Некрасивая - страница 9

Шрифт
Интервал


Однако, я не могла им крикнуть всего этого. Я чувствовала, что один только звук, одно только слово и слезы хлынут…

Потянулась убийственная для меня минута молчания… Вопросов со стороны девочек не слышалось больше. Только неугомонная насмешница Зверева-Незабудка, по-прежнему стояла предо мной, мурлыкая себе под нос нараспев:

Она была горда…
Ох, как горда!
Она была прекрасна!
О, как прекрасна!
Как… графиня!

Еще немного и я бы разрыдалась навзрыд. Насмешка, этой тоненькой голубоглазки девочки жалила остро в самое сердце и положительно сводила меня с ума!

Слезы уже клокотали в моем горле, сжимали его и душили меня. И вдруг неожиданно новый голос, громкий и сильный как у мальчика, заставил меня сразу поднять опущенную на грудь голову и взглянуть вперед. Высокая, полная, смуглая девочка, с простодушным, скорее некрасивым нежели хорошеньким, лицом с очень смуглой оливкового цвета кожей, с румяными, алыми как кровь припухлыми губками и черными, огромными, блестящими, как два острые клинка, глазами под сросшеюся густой полоской бровей, с беспорядочно падающими на лоб смоляными кудрями мелко вившимися барашком, – вот что представилось моим изумленным глазам.

Такой институтки я не ожидала встретить. Все в ней, начиная с ее широкоплечей высокой и коренастой, с размашистыми манерами, фигуры и кончая большими смуглыми далеко не первой чистоты руками, казалось далеким и чуждым вычурному хорошо дисциплинированному строю институтской жизни. Белая пелеринка, съехавшая на спину, едва держалась на тонких завязках, «на честном слове», по выражению институток, которое я узнала впоследствии, обнажая смуглое и сильное плечо. Черные как у негритянки кудри беспорядочной волной спускались на шею и грудь. На белом переднике двумя огромными кляксами выделялись два чернильных пятна. Один полотняный рукавчик свалился с руки и болтался замусоленной тряпкой у кисти. Румяные губы были широко раскрыты и сквозь их алые, как кровь, полоски, белелся сверкающими миндалинами, ослепительный ряд красивых, ровных зубов.

В ней не было ничего русского, в этой странной девочке, живой, как ртуть, порывистой, как молодая дикая лошадь.

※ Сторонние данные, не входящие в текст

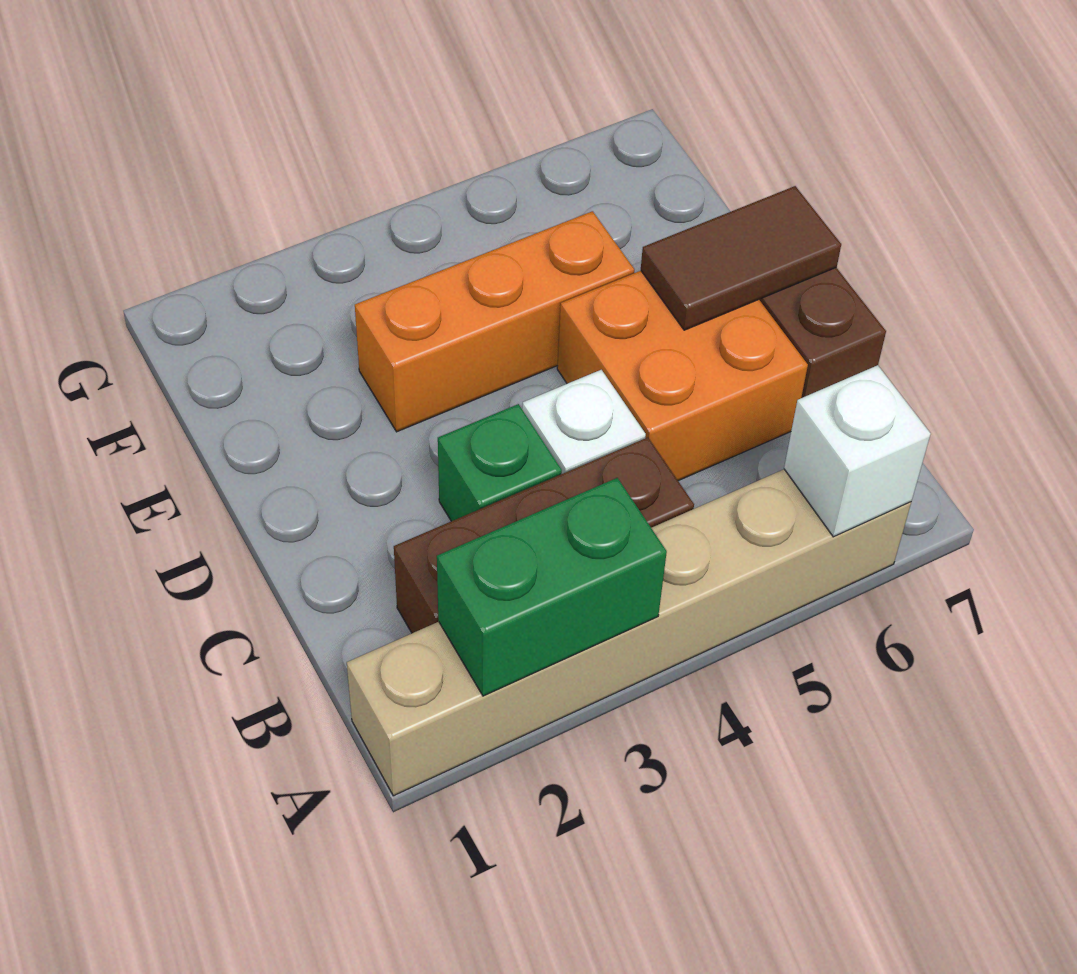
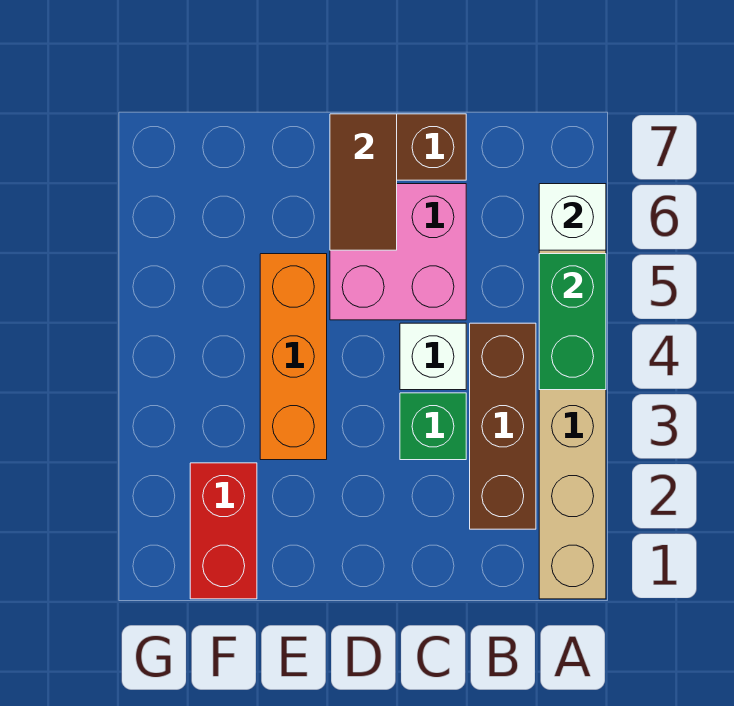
green brick A2:A3 level 2 -> green brick A4:A5 level 2
orange brick C5:D6 level 1 -> pink brick C5:D6 level 1
none -> red brick F1:F2 level 1

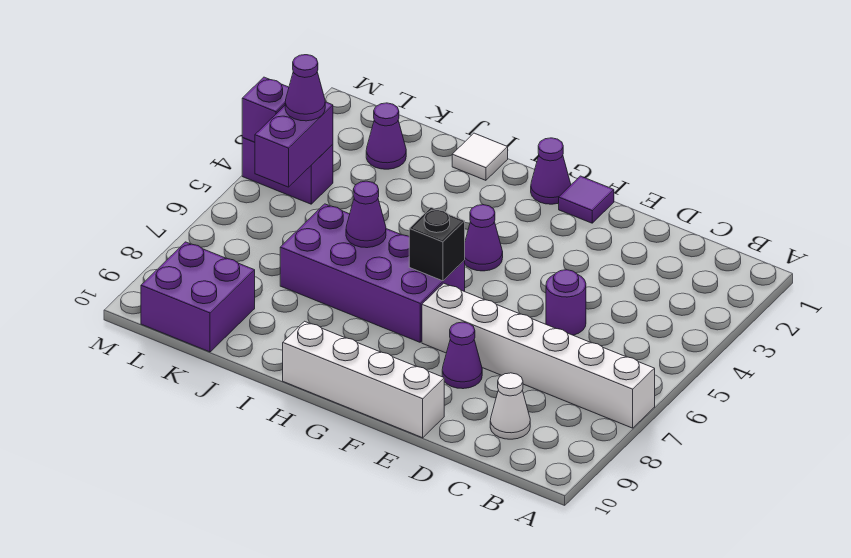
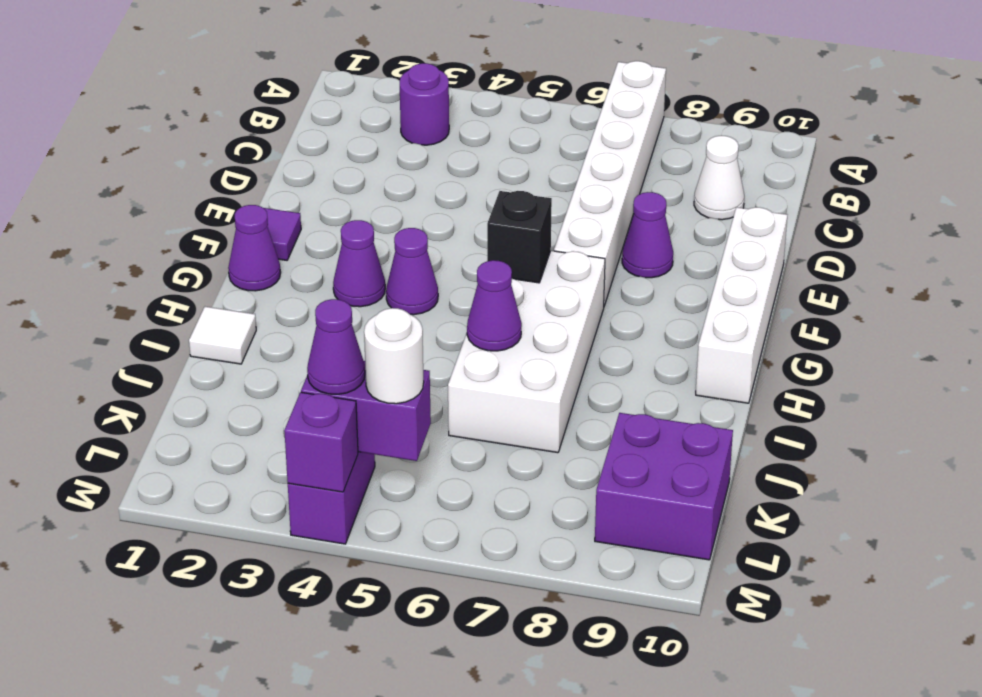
purple round brick D5 level 1 -> purple round brick B3 level 1
purple brick G6:J7 level 1 -> white brick G6:J7 level 1
purple cone K2 level 1 -> purple cone G3 level 1
none -> white round brick L5 level 3

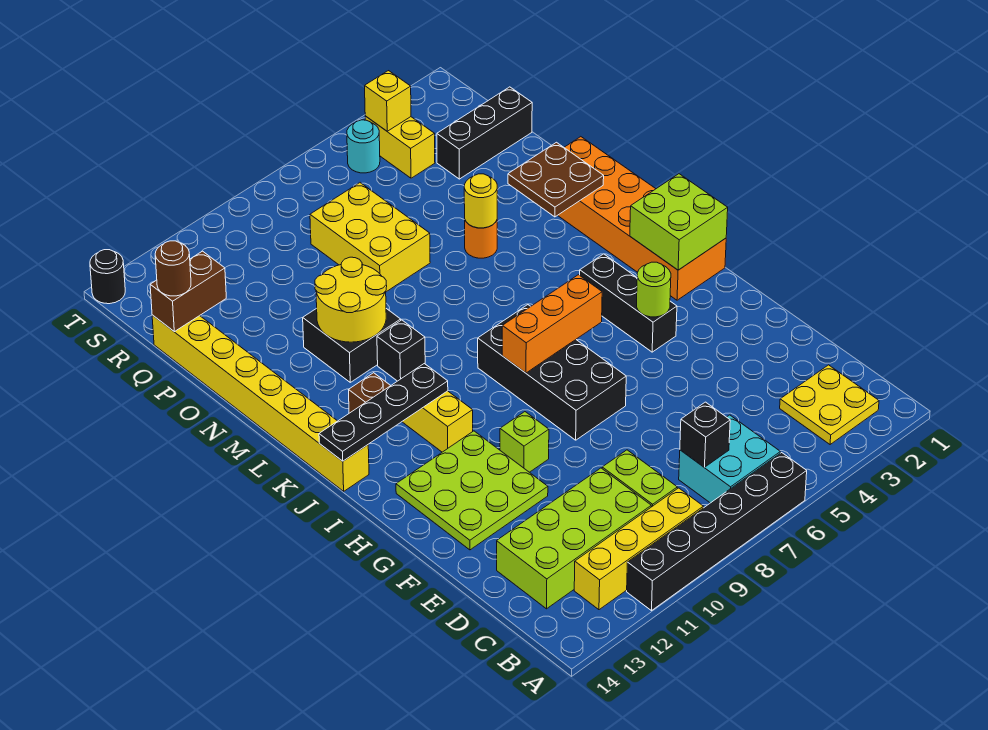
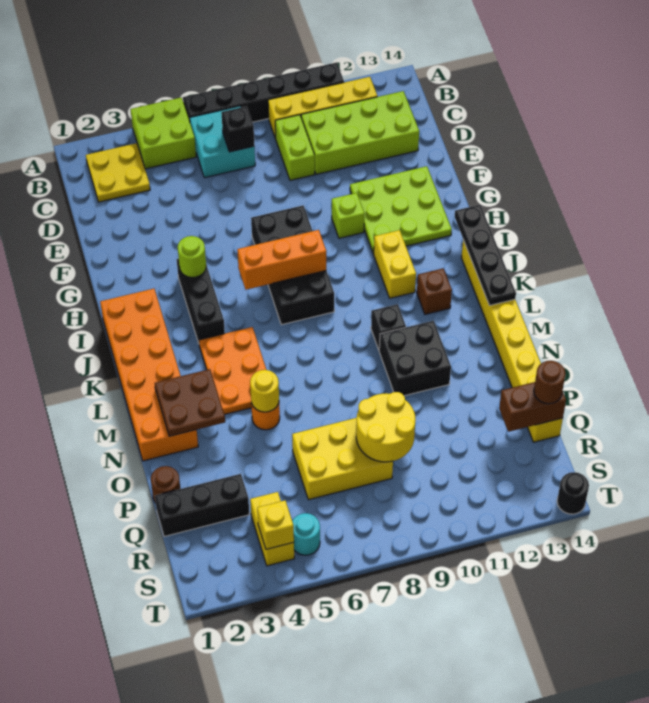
lime brick I1:J2 level 2 -> lime brick A4:B5 level 1
black plate J11:J14 level 2 -> black plate I14:L14 level 2
none -> orange plate K4:M5 level 1
yellow round brick M10:N11 level 2 -> yellow round brick P8:Q9 level 2
yellow brick O7:Q8 level 1 -> yellow brick P6:Q8 level 1
none -> brown round brick P1 level 1

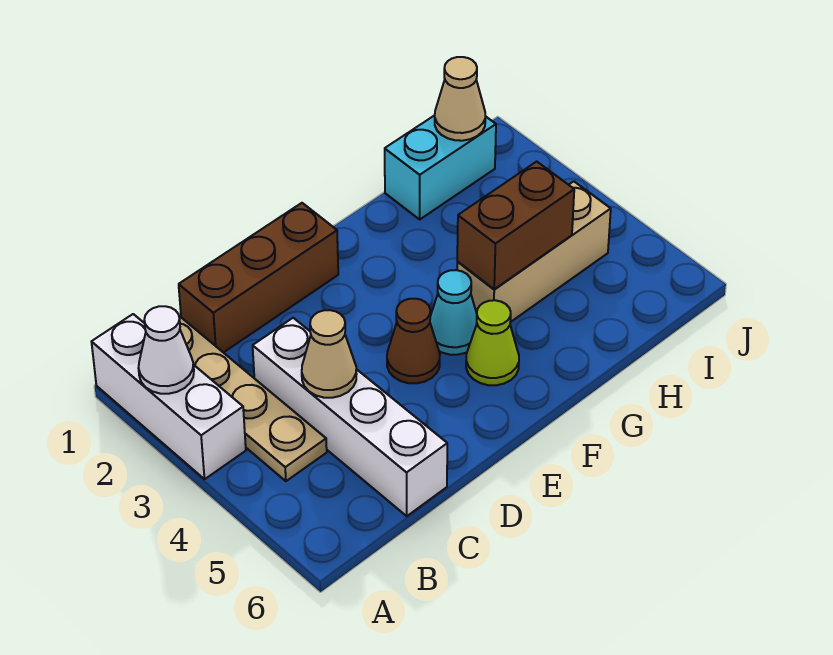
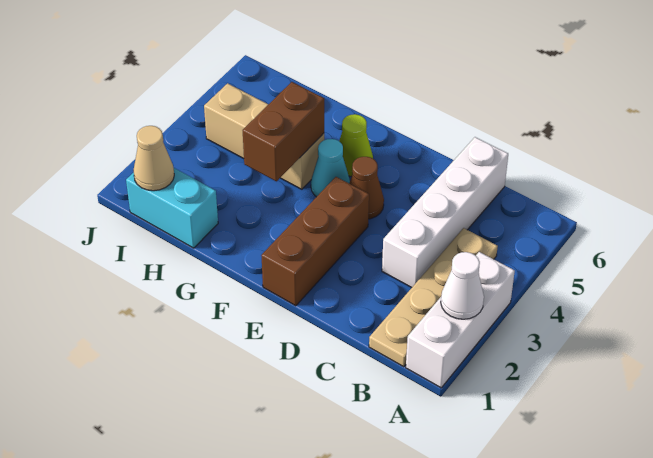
brown brick C1:E1 level 1 -> brown brick E1:E3 level 1
tan cone C4 level 2 -> none
brown brick G4:H4 level 2 -> brown brick G3:G4 level 2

– Ага! Новенькая! Господи, какая уродка! – крикнул тот же звонко-сильный, далеко не женственный голос и два глаза-клинка так и впились в меня. Глаза эти со жгучим любопытством рассматривали меня, в то время как оливковое лицо и ало-пурпурные губы улыбались весело и простодушно. И нельзя было обидеться на эти милые глаза-кинжальчики, ни на эти добрые губы, ни на чистосердечно вырвавшееся из них слово «уродка». Действительно, я же была такова и не могла казаться иной!